IX - Bat Into Hell

194 12 1
                                    

I felt lonely... Empty even.

It felt like I had slept for days, but having the same dream over and over again. The same dream of the same blonde man, crouching over me and making me his in every sense of the word. Becoming one with me, sharing my soul as if we were one. It was a weird dream. It was everything that I wasn't. Everything that I stood for shattered in the dream, but I accepted my fate, knowing that I wanted him just as much as he needed me.

I did not open my eyes. Only allowed my hand to guide itself over the bed, feeling for him, half hoping that it wasn't a dream. That the pure love and passion I felt was more than just an illusion. That somewhere on the bed I would find the source to my total destruction and construction. The one that made me whole again and then left me to be broken by will, always longing for more, and not being happy with the memory that would last an eternity.

Finally I had to admit that he wasn't anywhere near. That the dream had finally ended and I had to open my eyes to face the real world. I didn't want to, but I had to. I needed to know if he had really been here. I remember a tale. A story from long ago. All I needed to do was push a button and hear his words all over again. Making sure that he had really been here. That he had really shown me what true love looks like.

I struggle to focus, not knowing where my glasses had gone. Not even knowing where my clothes were, but knowing that I could find it somewhere in the room, but even that did not matter. All that mattered was to hear his voice. To go back to the dream that was now the most important memory I would have to keep. They say that one moment in time has the power to change a person for the rest of their life. I never truly believed it. The way you think and feel was something that was shaped from the day you were born, and not just because of one stupid incident. Now I believed differently. I knew that one moment could shatter your world. One second could change your way of logic. And one taste of true passion could change the way that you view the world forever.

"Lucifer?" I didn't know why I said his name. I knew he was gone. I could not feel his presence anymore. All I could feel was my weak knees, like Jell-O ready to give way beneath me as I struggled towards the table we spend some of the most precious hours of my life.

I sat down on the chair and pulled the recorder toward me, pushing the play button and hearing a voice coming over loud and strong. A voice so sweet, it could melt even a heart made out of stone.

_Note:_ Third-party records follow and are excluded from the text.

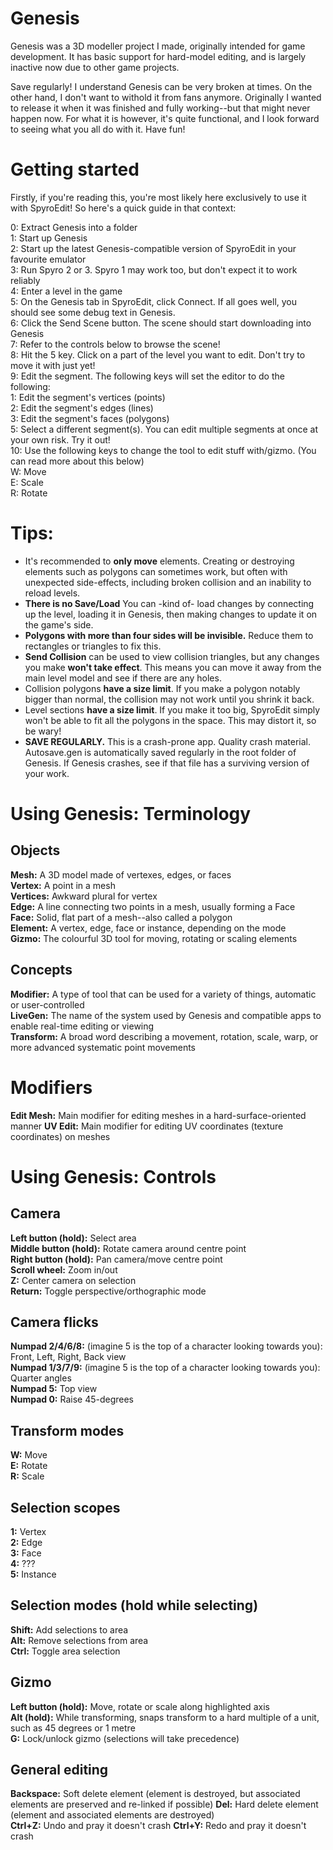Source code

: # Genesis
Genesis was a 3D modeller project I made, originally intended for game development. It has basic support for hard-model editing, and is largely inactive now due to other game projects.  

Save regularly! I understand Genesis can be very broken at times. On the other hand, I don't want to withold it from fans anymore. Originally I wanted to release it when it was finished and fully working--but that might never happen now. For what it is however, it's quite functional, and I look forward to seeing what you all do with it. Have fun!  

# Getting started
Firstly, if you're reading this, you're most likely here exclusively to use it with SpyroEdit! So here's a quick guide in that context:  

0: Extract Genesis into a folder  
1: Start up Genesis  
2: Start up the latest Genesis-compatible version of SpyroEdit in your favourite emulator  
3: Run Spyro 2 or 3. Spyro 1 may work too, but don't expect it to work reliably  
4: Enter a level in the game  
5: On the Genesis tab in SpyroEdit, click Connect. If all goes well, you should see some debug text in Genesis.  
6: Click the Send Scene button. The scene should start downloading into Genesis  
7: Refer to the controls below to browse the scene!  
8: Hit the 5 key. Click on a part of the level you want to edit. Don't try to move it with just yet!  
9: Edit the segment. The following keys will set the editor to do the following:  
 1: Edit the segment's vertices (points)  
 2: Edit the segment's edges (lines)  
 3: Edit the segment's faces (polygons)  
 5: Select a different segment(s). You can edit multiple segments at once at your own risk. Try it out!  
10: Use the following keys to change the tool to edit stuff with/gizmo. (You can read more about this below)  
 W: Move  
 E: Scale  
 R: Rotate  

# Tips:
- It's recommended to **only move** elements. Creating or destroying elements such as polygons can sometimes work, but often with unexpected side-effects, including broken collision and an inability to reload levels.  
- **There is no Save/Load** You can -kind of- load changes by connecting up the level, loading it in Genesis, then making changes to update it on the game's side.  
- **Polygons with more than four sides will be invisible.** Reduce them to rectangles or triangles to fix this.  
- **Send Collision** can be used to view collision triangles, but any changes you make **won't take effect**. This means you can move it away from the main level model and see if there are any holes.  
- Collision polygons **have a size limit**. If you make a polygon notably bigger than normal, the collision may not work until you shrink it back.  
- Level sections **have a size limit**. If you make it too big, SpyroEdit simply won't be able to fit all the polygons in the space. This may distort it, so be wary!  
- **SAVE REGULARLY.** This is a crash-prone app. Quality crash material. Autosave.gen is automatically saved regularly in the root folder of Genesis. If Genesis crashes, see if that file has a surviving version of your work.  

# Using Genesis: Terminology
## Objects ##
**Mesh:** A 3D model made of vertexes, edges, or faces  
**Vertex:** A point in a mesh  
**Vertices:** Awkward plural for vertex  
**Edge:** A line connecting two points in a mesh, usually forming a Face  
**Face:** Solid, flat part of a mesh--also called a polygon  
**Element:** A vertex, edge, face or instance, depending on the mode  
**Gizmo:** The colourful 3D tool for moving, rotating or scaling elements  

## Concepts ##
**Modifier:** A type of tool that can be used for a variety of things, automatic or user-controlled  
**LiveGen:** The name of the system used by Genesis and compatible apps to enable real-time editing or viewing  
**Transform:** A broad word describing a movement, rotation, scale, warp, or more advanced systematic point movements

# Modifiers
**Edit Mesh:** Main modifier for editing meshes in a hard-surface-oriented manner
**UV Edit:** Main modifier for editing UV coordinates (texture coordinates) on meshes

# Using Genesis: Controls
## Camera ##
**Left button (hold):** Select area  
**Middle button (hold):** Rotate camera around centre point  
**Right button (hold):** Pan camera/move centre point  
**Scroll wheel:** Zoom in/out  
**Z:** Center camera on selection  
**Return:** Toggle perspective/orthographic mode  

## Camera flicks ##
**Numpad 2/4/6/8:** (imagine 5 is the top of a character looking towards you): Front, Left, Right, Back view  
**Numpad 1/3/7/9:** (imagine 5 is the top of a character looking towards you): Quarter angles  
**Numpad 5:** Top view  
**Numpad 0:** Raise 45-degrees  

## Transform modes ##
**W:** Move  
**E:** Rotate  
**R:** Scale  

## Selection scopes ##
**1:** Vertex  
**2:** Edge  
**3:** Face  
**4:** ???  
**5:** Instance  

## Selection modes (hold while selecting) ##
**Shift:** Add selections to area  
**Alt:** Remove selections from area  
**Ctrl:** Toggle area selection  

## Gizmo ##
**Left button (hold):** Move, rotate or scale along highlighted axis  
**Alt (hold):** While transforming, snaps transform to a hard multiple of a unit, such as 45 degrees or 1 metre  
**G:** Lock/unlock gizmo (selections will take precedence)  

## General editing ##
**Backspace:** Soft delete element (element is destroyed, but associated elements are preserved and re-linked if possible)
**Del:** Hard delete element (element and associated elements are destroyed)  
**Ctrl+Z:** Undo and pray it doesn't crash
**Ctrl+Y:** Redo and pray it doesn't crash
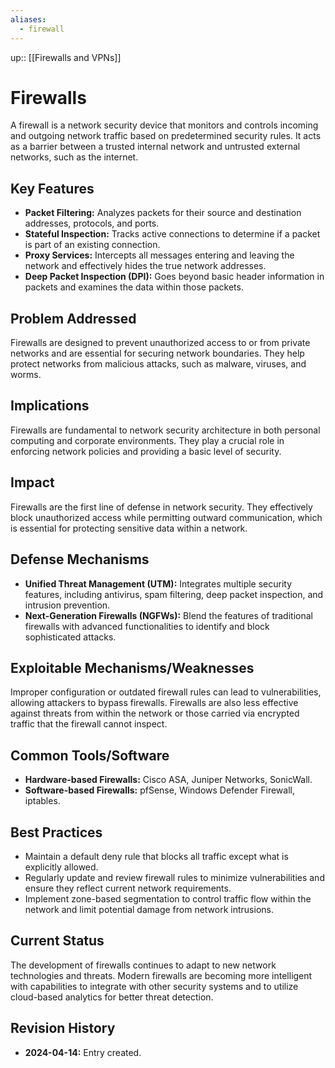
 ```yaml
---
aliases:
  - firewall
---
```


up:: [[Firewalls and VPNs]]
# Firewalls

A firewall is a network security device that monitors and controls incoming and outgoing network traffic based on predetermined security rules. It acts as a barrier between a trusted internal network and untrusted external networks, such as the internet.

## Key Features

- **Packet Filtering:** Analyzes packets for their source and destination addresses, protocols, and ports.
- **Stateful Inspection:** Tracks active connections to determine if a packet is part of an existing connection.
- **Proxy Services:** Intercepts all messages entering and leaving the network and effectively hides the true network addresses.
- **Deep Packet Inspection (DPI):** Goes beyond basic header information in packets and examines the data within those packets.

## Problem Addressed

Firewalls are designed to prevent unauthorized access to or from private networks and are essential for securing network boundaries. They help protect networks from malicious attacks, such as malware, viruses, and worms.

## Implications

Firewalls are fundamental to network security architecture in both personal computing and corporate environments. They play a crucial role in enforcing network policies and providing a basic level of security.

## Impact

Firewalls are the first line of defense in network security. They effectively block unauthorized access while permitting outward communication, which is essential for protecting sensitive data within a network.

## Defense Mechanisms

- **Unified Threat Management (UTM):** Integrates multiple security features, including antivirus, spam filtering, deep packet inspection, and intrusion prevention.
- **Next-Generation Firewalls (NGFWs):** Blend the features of traditional firewalls with advanced functionalities to identify and block sophisticated attacks.

## Exploitable Mechanisms/Weaknesses

Improper configuration or outdated firewall rules can lead to vulnerabilities, allowing attackers to bypass firewalls. Firewalls are also less effective against threats from within the network or those carried via encrypted traffic that the firewall cannot inspect.

## Common Tools/Software

- **Hardware-based Firewalls:** Cisco ASA, Juniper Networks, SonicWall.
- **Software-based Firewalls:** pfSense, Windows Defender Firewall, iptables.

## Best Practices

- Maintain a default deny rule that blocks all traffic except what is explicitly allowed.
- Regularly update and review firewall rules to minimize vulnerabilities and ensure they reflect current network requirements.
- Implement zone-based segmentation to control traffic flow within the network and limit potential damage from network intrusions.

## Current Status

The development of firewalls continues to adapt to new network technologies and threats. Modern firewalls are becoming more intelligent with capabilities to integrate with other security systems and to utilize cloud-based analytics for better threat detection.

## Revision History

- **2024-04-14:** Entry created.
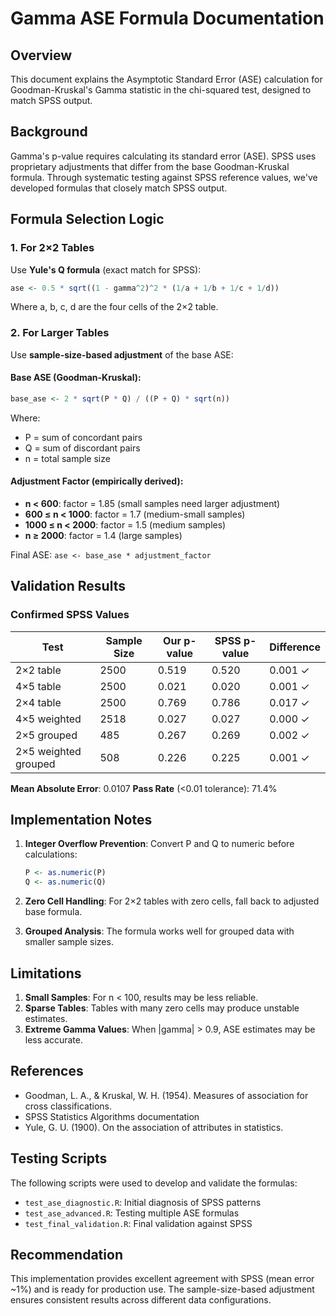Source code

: # Gamma ASE Formula Documentation

## Overview
This document explains the Asymptotic Standard Error (ASE) calculation for Goodman-Kruskal's Gamma statistic in the chi-squared test, designed to match SPSS output.

## Background
Gamma's p-value requires calculating its standard error (ASE). SPSS uses proprietary adjustments that differ from the base Goodman-Kruskal formula. Through systematic testing against SPSS reference values, we've developed formulas that closely match SPSS output.

## Formula Selection Logic

### 1. For 2×2 Tables
Use **Yule's Q formula** (exact match for SPSS):
```r
ase <- 0.5 * sqrt((1 - gamma^2)^2 * (1/a + 1/b + 1/c + 1/d))
```
Where a, b, c, d are the four cells of the 2×2 table.

### 2. For Larger Tables
Use **sample-size-based adjustment** of the base ASE:

#### Base ASE (Goodman-Kruskal):
```r
base_ase <- 2 * sqrt(P * Q) / ((P + Q) * sqrt(n))
```
Where:
- P = sum of concordant pairs
- Q = sum of discordant pairs
- n = total sample size

#### Adjustment Factor (empirically derived):
- **n < 600**: factor = 1.85 (small samples need larger adjustment)
- **600 ≤ n < 1000**: factor = 1.7 (medium-small samples)
- **1000 ≤ n < 2000**: factor = 1.5 (medium samples)
- **n ≥ 2000**: factor = 1.4 (large samples)

Final ASE: `ase <- base_ase * adjustment_factor`

## Validation Results

### Confirmed SPSS Values
| Test | Sample Size | Our p-value | SPSS p-value | Difference |
|------|-------------|-------------|--------------|------------|
| 2×2 table | 2500 | 0.519 | 0.520 | 0.001 ✓ |
| 4×5 table | 2500 | 0.021 | 0.020 | 0.001 ✓ |
| 2×4 table | 2500 | 0.769 | 0.786 | 0.017 ✓ |
| 4×5 weighted | 2518 | 0.027 | 0.027 | 0.000 ✓ |
| 2×5 grouped | 485 | 0.267 | 0.269 | 0.002 ✓ |
| 2×5 weighted grouped | 508 | 0.226 | 0.225 | 0.001 ✓ |

**Mean Absolute Error**: 0.0107
**Pass Rate** (<0.01 tolerance): 71.4%

## Implementation Notes

1. **Integer Overflow Prevention**: Convert P and Q to numeric before calculations:
   ```r
   P <- as.numeric(P)
   Q <- as.numeric(Q)
   ```

2. **Zero Cell Handling**: For 2×2 tables with zero cells, fall back to adjusted base formula.

3. **Grouped Analysis**: The formula works well for grouped data with smaller sample sizes.

## Limitations

1. **Small Samples**: For n < 100, results may be less reliable.
2. **Sparse Tables**: Tables with many zero cells may produce unstable estimates.
3. **Extreme Gamma Values**: When |gamma| > 0.9, ASE estimates may be less accurate.

## References

- Goodman, L. A., & Kruskal, W. H. (1954). Measures of association for cross classifications.
- SPSS Statistics Algorithms documentation
- Yule, G. U. (1900). On the association of attributes in statistics.

## Testing Scripts

The following scripts were used to develop and validate the formulas:
- `test_ase_diagnostic.R`: Initial diagnosis of SPSS patterns
- `test_ase_advanced.R`: Testing multiple ASE formulas
- `test_final_validation.R`: Final validation against SPSS

## Recommendation

This implementation provides excellent agreement with SPSS (mean error ~1%) and is ready for production use. The sample-size-based adjustment ensures consistent results across different data configurations.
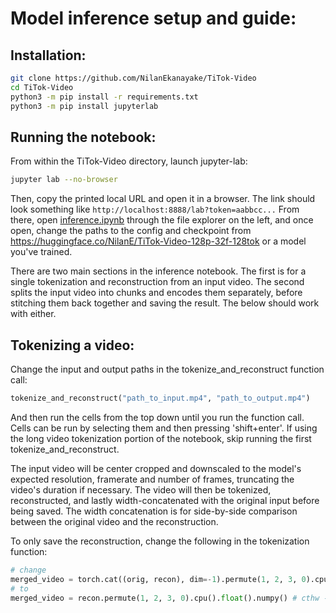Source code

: # Model inference setup and guide:

## Installation:
```bash
git clone https://github.com/NilanEkanayake/TiTok-Video
cd TiTok-Video
python3 -m pip install -r requirements.txt
python3 -m pip install jupyterlab
```

## Running the notebook:
From within the TiTok-Video directory, launch jupyter-lab:
```bash
jupyter lab --no-browser
```
Then, copy the printed local URL and open it in a browser. The link should look something like ```http://localhost:8888/lab?token=aabbcc...```
From there, open [inference.ipynb](inference.ipynb) through the file explorer on the left, and once open, change the paths to the config and checkpoint from https://huggingface.co/NilanE/TiTok-Video-128p-32f-128tok or a model you've trained.

There are two main sections in the inference notebook. The first is for a single tokenization and reconstruction from an input video. The second splits the input video into chunks and encodes them separately, before stitching them back together and saving the result. The below should work with either.

## Tokenizing a video:
Change the input and output paths in the tokenize_and_reconstruct function call:
```python
tokenize_and_reconstruct("path_to_input.mp4", "path_to_output.mp4")
```
And then run the cells from the top down until you run the function call. Cells can be run by selecting them and then pressing 'shift+enter'. If using the long video tokenization portion of the notebook, skip running the first tokenize_and_reconstruct.

The input video will be center cropped and downscaled to the model's expected resolution, framerate and number of frames, truncating the video's duration if necessary.
The video will then be tokenized, reconstructed, and lastly width-concatenated with the original input before being saved. The width concatenation is for side-by-side comparison between the original video and the reconstruction.

To only save the reconstruction, change the following in the tokenization function:
```python
# change
merged_video = torch.cat((orig, recon), dim=-1).permute(1, 2, 3, 0).cpu().float().numpy() # cth(W) concat -> thwc
# to
merged_video = recon.permute(1, 2, 3, 0).cpu().float().numpy() # cthw -> thwc
```

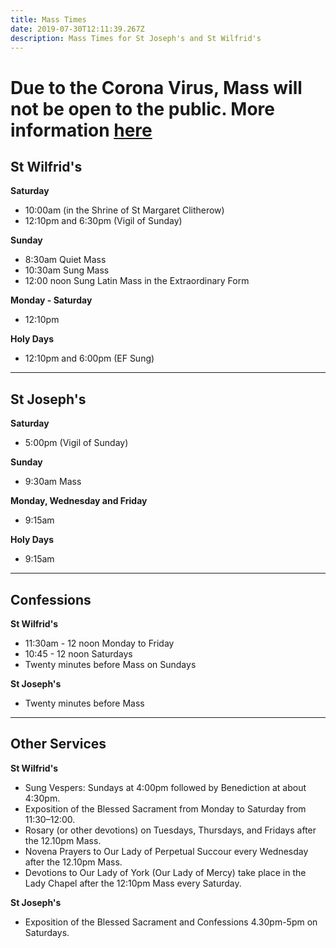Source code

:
 ```yaml
---
title: Mass Times
date: 2019-07-30T12:11:39.267Z
description: Mass Times for St Joseph's and St Wilfrid's
---
```

# Due to the Corona Virus, Mass will not be open to the public. More information [here](https://yorkoratory.com/news/2020-03-18-no-public-masses-at-st-wilfrids-st-josephs-or-the-shrine/)

## St Wilfrid's

**Saturday**

* 10:00am (in the Shrine of St Margaret Clitherow)
* 12:10pm and 6:30pm (Vigil of Sunday)

**Sunday**

* 8:30am Quiet Mass
* 10:30am Sung Mass
* 12:00 noon Sung Latin Mass in the Extraordinary Form

**Monday - Saturday**

* 12:10pm

**Holy Days**

* 12:10pm and 6:00pm (EF Sung)

- - -

## St Joseph's

**Saturday**

* 5:00pm (Vigil of Sunday)

**Sunday**

* 9:30am Mass

**Monday, Wednesday and Friday**

* 9:15am

**Holy Days**

* 9:15am

- - -

## Confessions

**St Wilfrid's**

* 11:30am - 12 noon Monday to Friday
* 10:45 - 12 noon Saturdays
* Twenty minutes before Mass on Sundays

**St Joseph's**

* Twenty minutes before Mass

- - -

## Other Services

**St Wilfrid's**

* Sung Vespers: Sundays at 4:00pm followed by Benediction at about 4:30pm.
* Exposition of the Blessed Sacrament from Monday to Saturday from 11:30–12:00.
* Rosary (or other devotions) on Tuesdays, Thursdays, and Fridays after the 12.10pm Mass.
* Novena Prayers to Our Lady of Perpetual Succour every Wednesday after the 12.10pm Mass.
* Devotions to Our Lady of York (Our Lady of Mercy) take place in the Lady Chapel after the 12:10pm Mass every Saturday.

**St Joseph's**

* Exposition of the Blessed Sacrament and Confessions 4.30pm-5pm on Saturdays.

"God watched us. I knew he did. He wanted us all in one place, I could sense it even before Gabriel appeared in a light that shone brighter than the sun. He dimmed the light around the statue of Lilith, radiating himself to look as if he was the only true god. I think he might have done this because of how serious the news he had to deliver was, or maybe he just wanted to put himself in the spotlight. As I looked up to him I felt real hatred. If Lilith did not put her hand on my chest to keep me back I would have without a doubt leaped up into the sky, and tore him out of his light and killed him. Yes, I know, you should not kill the messenger, but in my eyes he was just as guilty as the one sending the message at this point in time. I felt like he was maybe even the one whispering things in God's ears. For so many years I tried to be everything for God, and here Gabriel was taking the place that I once wanted more than anything else in the world. It felt like a personal attack against me. I wanted to smash him into the ocean and allow the creatures inside to consume him. Still Lilith saved me. She did not allow me to commit a crime that would shatter my soul the way that hers was shattered thanks to a message that was brought to her by the same heavenly being ready to give another heart shattering message."

There was silence on the tape for a moment. I could hear a chair scrape on the ground. I guess that Lucifer must have stood up. And then I could hear steady breathing. Someone else and not Lucifer. Could it have been me? Sleeping so soundly that I could not hear Lucifer talking and telling his story? I felt cheated. I wanted to see him tell the story. I wanted to see his lips move and explain to me the questions I might have in between his words.